Buatois, a professor in the College of Arts and Science’s Department of Geological Sciences, has been awarded the 2022 Raymond C. Moore Medal for Paleontology from the Society for Sedimentary Geology (SEPM).
“I am still in shock for the news, particularly when we see the list of paleontologists who have been previously awarded this medal. Many of them have been highly influential in my career, and I am humbled by this award, which is a big honour,” said Buatois.
The Raymond C. Moore Medal recognizes researchers with a substantial record of outstanding contributions to paleontology.

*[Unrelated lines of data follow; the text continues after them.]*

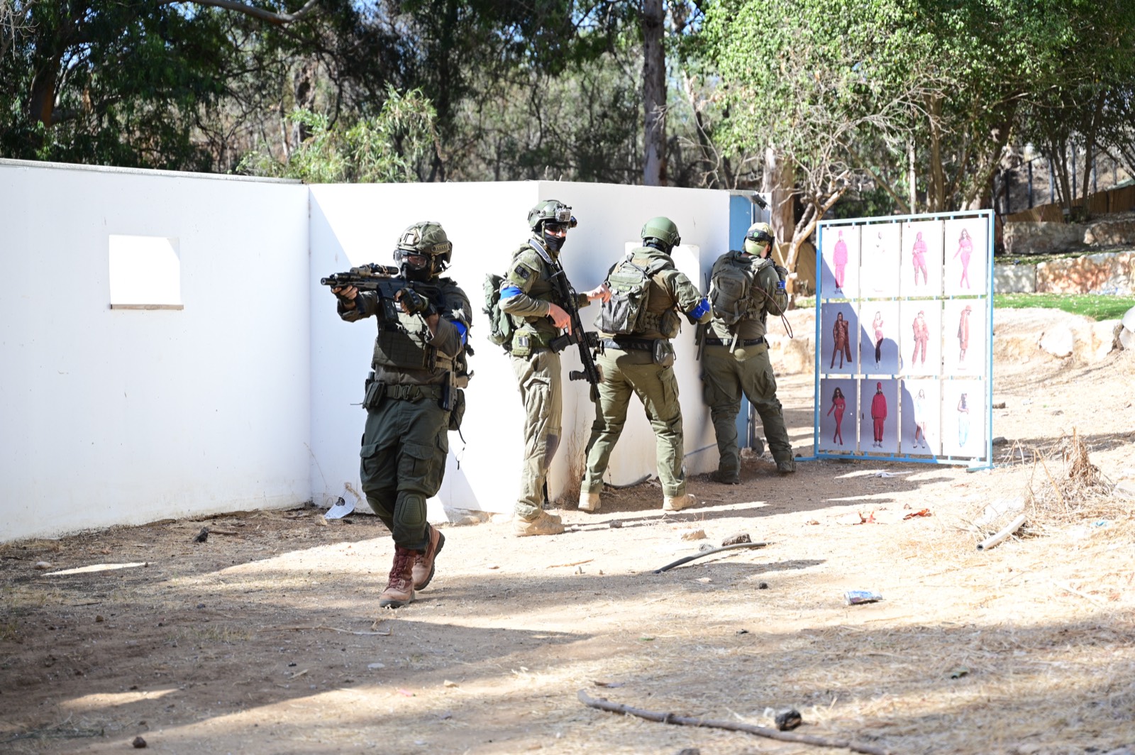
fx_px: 2016
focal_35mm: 64
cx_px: 568
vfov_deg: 21.2
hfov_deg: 31.4
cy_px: 378
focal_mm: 64
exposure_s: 1/1000
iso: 250
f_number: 3.2
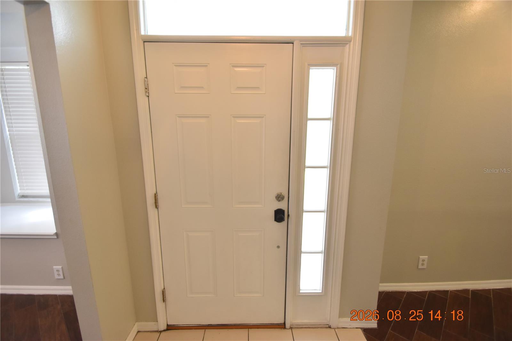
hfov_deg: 100.4
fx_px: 213
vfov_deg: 77.3
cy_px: 170
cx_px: 256
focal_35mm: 15
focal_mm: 10
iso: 800
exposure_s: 1/60
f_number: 4
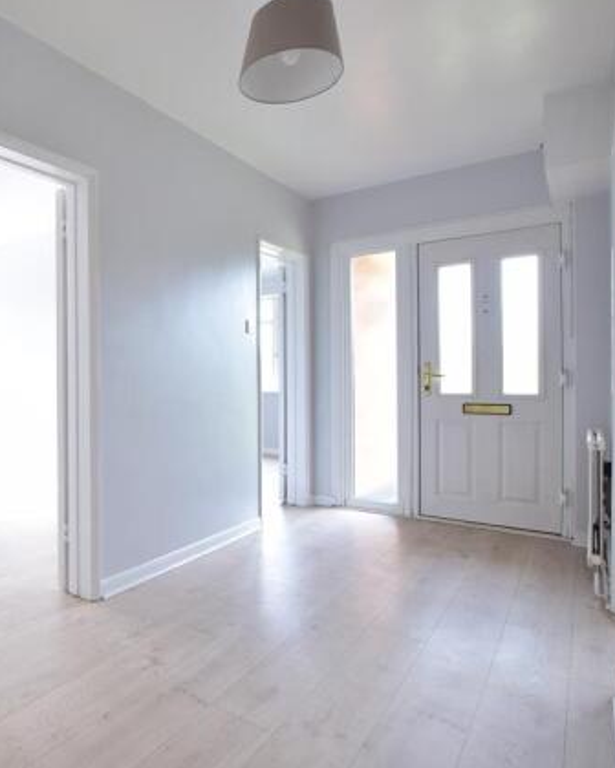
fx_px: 501
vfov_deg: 75.0
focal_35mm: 22
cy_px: 379
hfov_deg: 55.1
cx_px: 66
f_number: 9
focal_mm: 10
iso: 400
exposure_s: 1/13
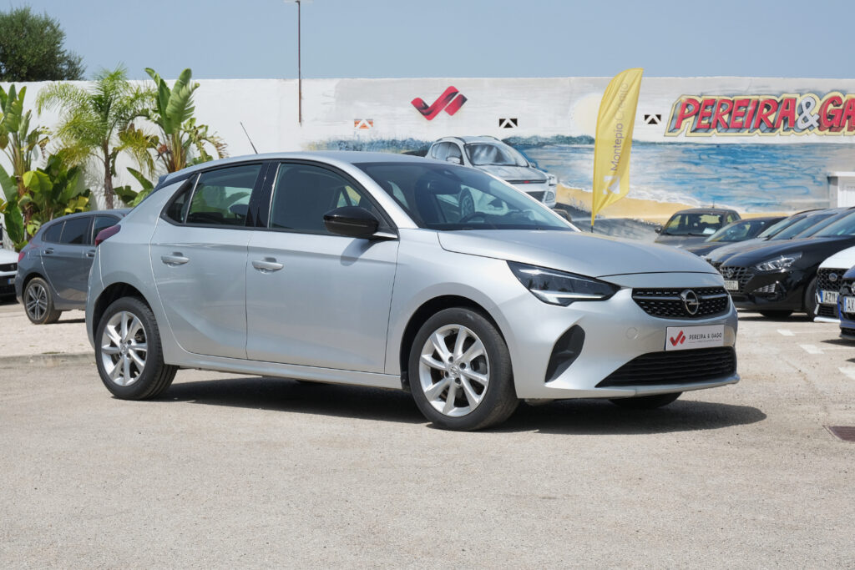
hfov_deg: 31.0
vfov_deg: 20.9
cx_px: 428
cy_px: 285
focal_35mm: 65
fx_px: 1544
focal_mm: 43.2
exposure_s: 1/320
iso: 160
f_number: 9
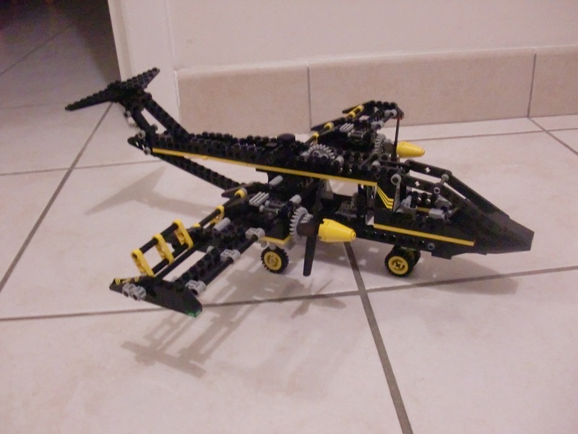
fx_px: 601
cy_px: 217
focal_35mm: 36
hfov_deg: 51.4
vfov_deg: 39.7
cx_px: 289
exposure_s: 1/60
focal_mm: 6.3
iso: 1250
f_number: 2.8
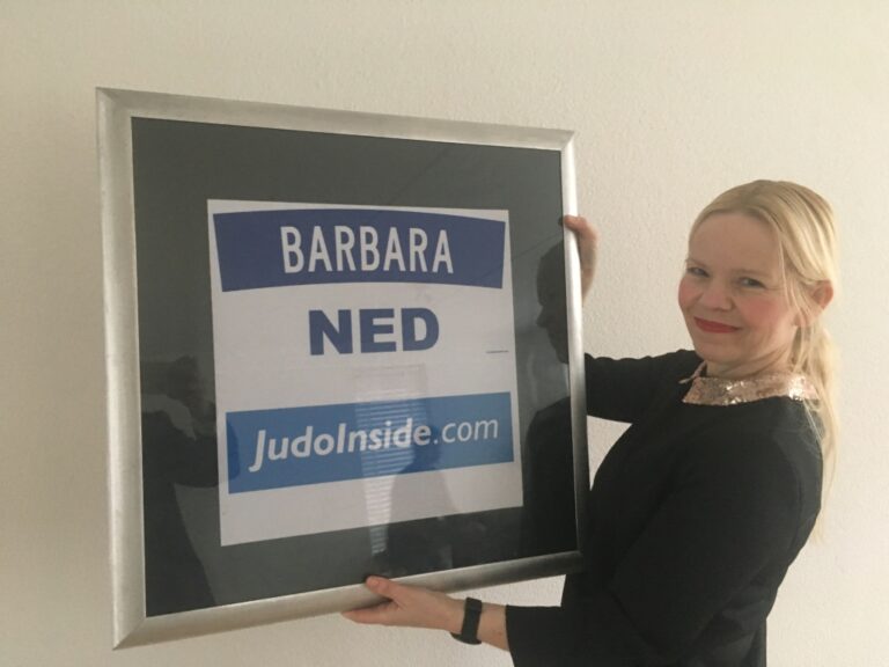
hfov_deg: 61.7
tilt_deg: -7.9
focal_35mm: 29
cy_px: 334
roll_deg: +0.9
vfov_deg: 48.2
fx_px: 745
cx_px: 444
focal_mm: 4.15
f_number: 2.2
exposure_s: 1/20
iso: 200
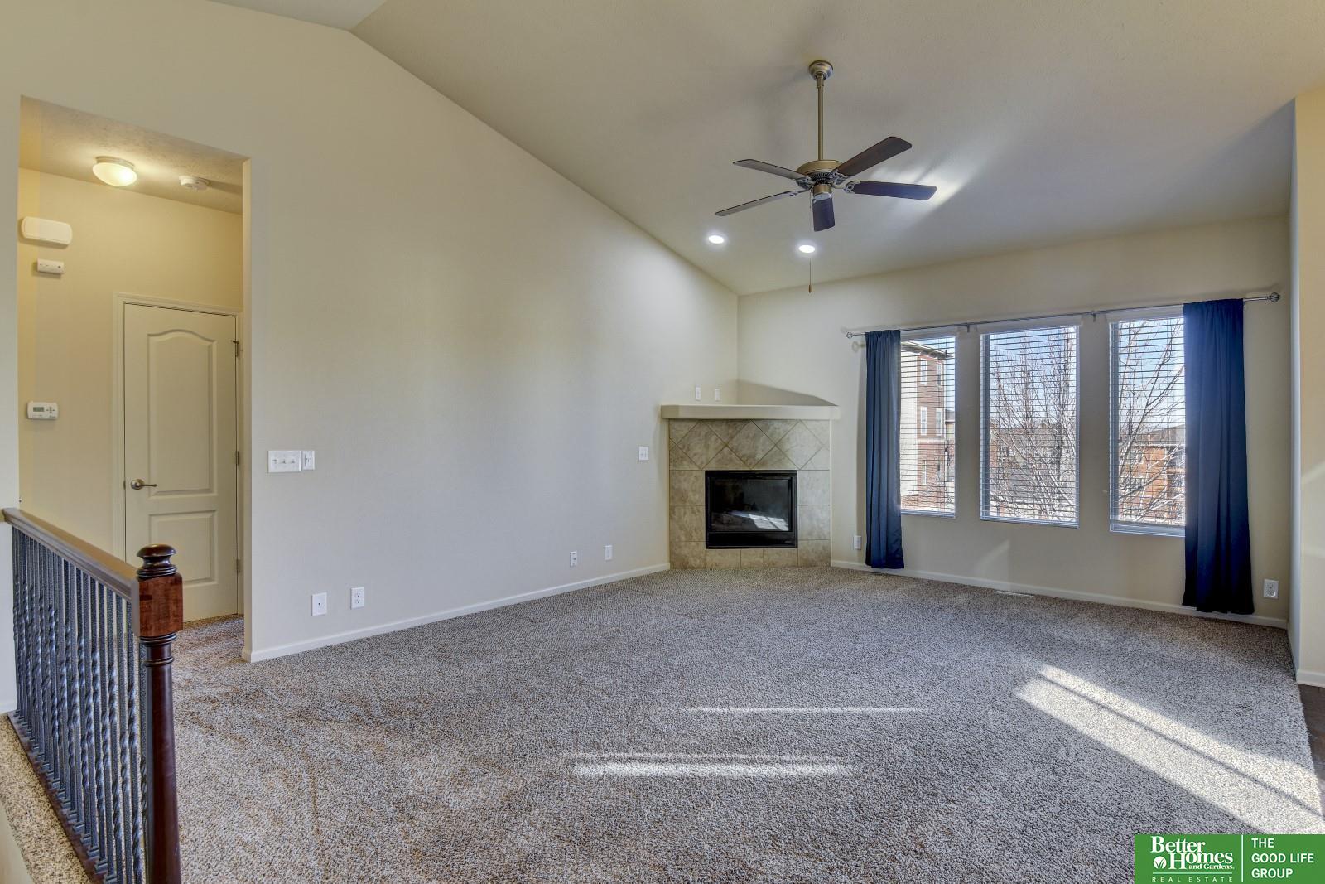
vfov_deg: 72.1
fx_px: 607
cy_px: 442
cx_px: 662
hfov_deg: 95.0
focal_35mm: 16
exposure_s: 1/25
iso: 400
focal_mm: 11
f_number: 6.3
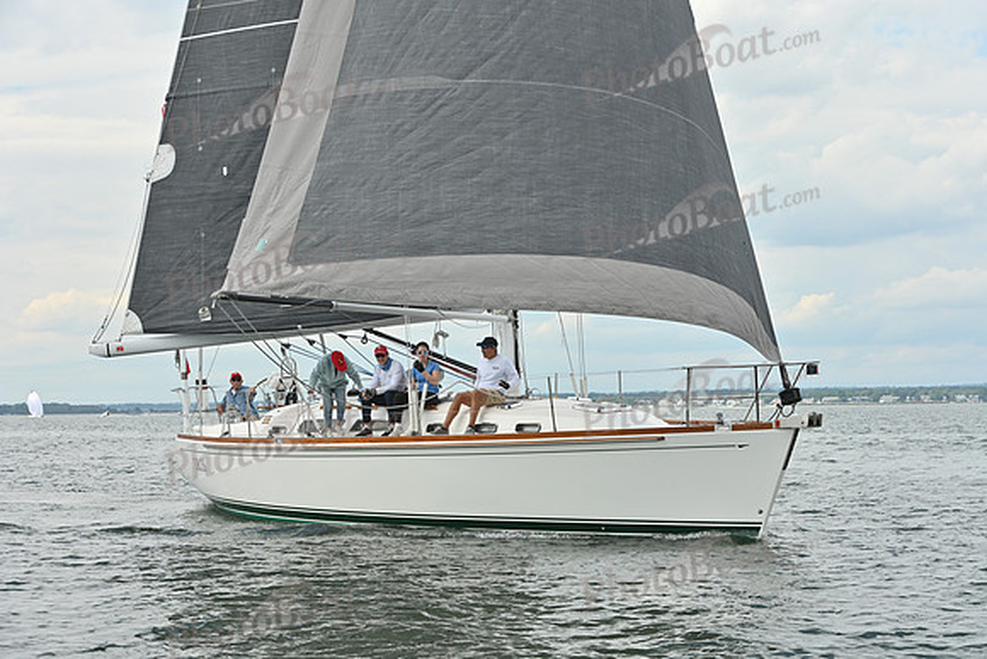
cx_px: 494
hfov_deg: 25.4
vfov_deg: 17.1
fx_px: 2194
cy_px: 330
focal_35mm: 80
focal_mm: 80
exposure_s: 1/1250
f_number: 8
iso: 320
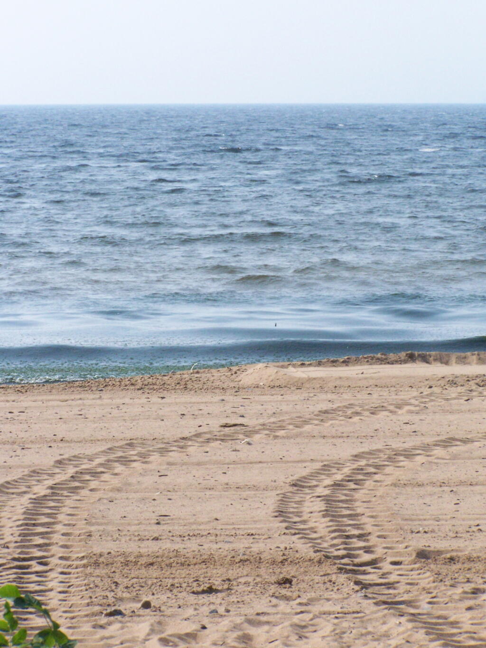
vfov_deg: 12.4
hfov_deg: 9.3
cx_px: 243
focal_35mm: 159
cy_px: 324
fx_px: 2976
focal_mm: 26.4
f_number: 6.3
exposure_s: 1/1600
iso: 400
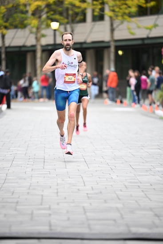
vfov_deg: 10.3
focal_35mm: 200
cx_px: 82
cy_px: 122
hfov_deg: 6.9
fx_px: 1357
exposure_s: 1/1000
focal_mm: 200
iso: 1600
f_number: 2.8
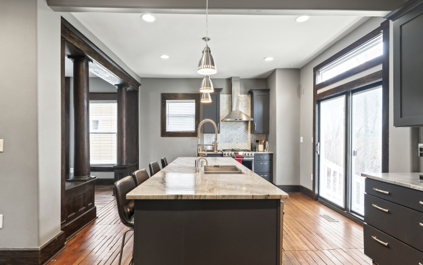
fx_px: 225
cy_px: 139
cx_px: 209
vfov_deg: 60.8
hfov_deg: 86.4
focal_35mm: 20
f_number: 7.1
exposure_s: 1/2.5
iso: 800
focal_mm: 18.5
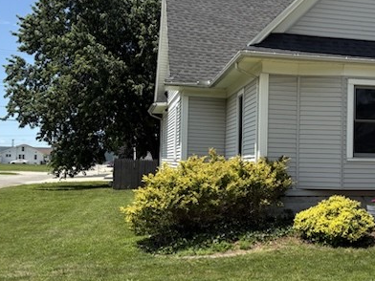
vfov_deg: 27.5
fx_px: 574
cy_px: 142
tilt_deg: +2.8
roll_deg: -0.6
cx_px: 307
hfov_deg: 34.9
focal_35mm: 53
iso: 50
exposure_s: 1/3279
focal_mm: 5.96
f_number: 1.6
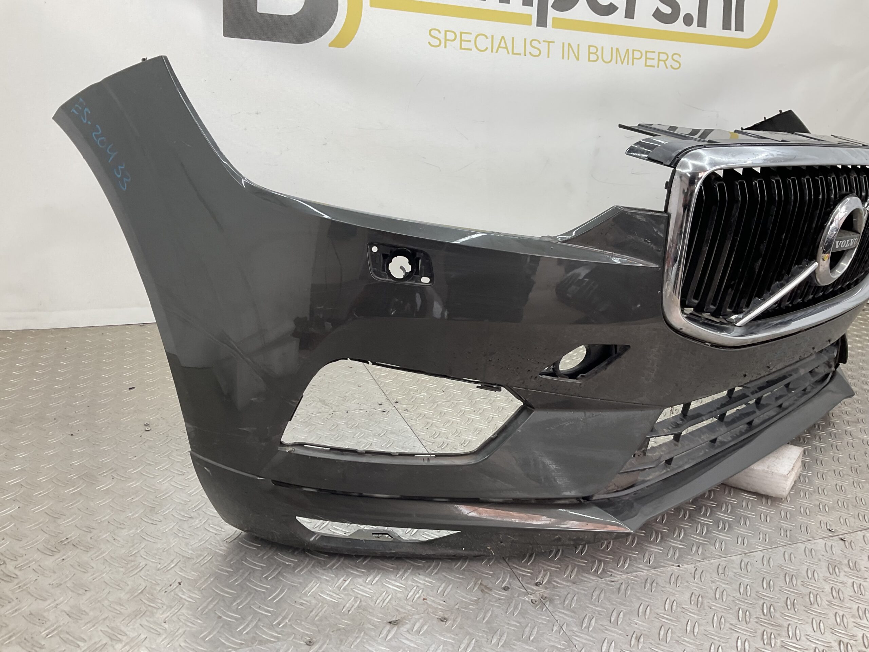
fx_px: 728
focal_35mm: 29
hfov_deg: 61.7
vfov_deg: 48.2
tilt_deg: -19.5
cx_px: 434
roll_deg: -8.1
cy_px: 326
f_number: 1.8
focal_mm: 3
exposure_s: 1/120
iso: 32
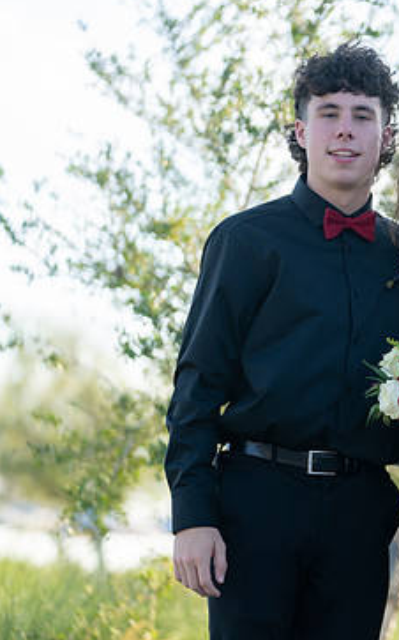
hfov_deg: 6.8
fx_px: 3326
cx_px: 440
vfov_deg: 11.0
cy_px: 305
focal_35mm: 191
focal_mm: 117
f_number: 2.8
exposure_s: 1/320
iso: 100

In its citation for Buatois, SEPM noted that the USask faculty member “has explored almost every research avenue” within ichnology—the study of fossilized animal traces such as trails, tracks and burrows—while developing new concepts, stimulating further research and expanding the conceptual framework of ichnology.
“In the last few years, (Buatois) and his research group have been working on reconstructing an alternative story of the history of life through the eyes of the ichnologic record, an immense undertaking that involves collaboration with a large community of international scientists,” wrote SEPM.
Buatois and Dr. Gabriela Mángano (PhD) lead the ichnology research group at USask, which studies trace fossils around the world. The group's recent research has shed light on mass-extinction events, the expansion of early life, Earth’s first ecosystem engineers, and more.
Buatois has published five books, edited six special publications and authored more than 200 scientific papers. He is a past president of the International Ichnological Association and a member of the editorial boards of several scientific journals. In 2021, Buatois was named in a list of the world’s most-cited researchers.
Along with his research achievements, SEPM cited Buatois’ exceptional mentorship. He has supervised more than 20 graduate students and post-doctoral fellows, including many from populations under-represented in the field, such as women, gender minorities and students from developing countries.
Buatois, who is originally from Argentina, is the first South American recipient of the Raymond C. Moore Medal.
The medal and his other career distinctions are a “collective achievement,” said Buatois.
“It reflects my interactions with a lot of people, including family members, former professors, students, collaborators and colleagues.”